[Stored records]
____

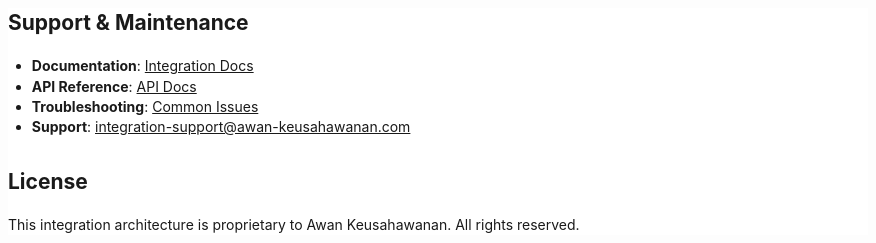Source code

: ## Support & Maintenance

- **Documentation**: [Integration Docs](./docs/integration/)
- **API Reference**: [API Docs](./docs/api/)
- **Troubleshooting**: [Common Issues](./docs/troubleshooting.md)
- **Support**: integration-support@awan-keusahawanan.com

## License

This integration architecture is proprietary to Awan Keusahawanan. All rights reserved.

____

Leave the pictures out. Repeat every entry above exactly.

Source code

: ## Support & Maintenance

- **Documentation**: [Integration Docs](./docs/integration/)
- **API Reference**: [API Docs](./docs/api/)
- **Troubleshooting**: [Common Issues](./docs/troubleshooting.md)
- **Support**: integration-support@awan-keusahawanan.com

## License

This integration architecture is proprietary to Awan Keusahawanan. All rights reserved.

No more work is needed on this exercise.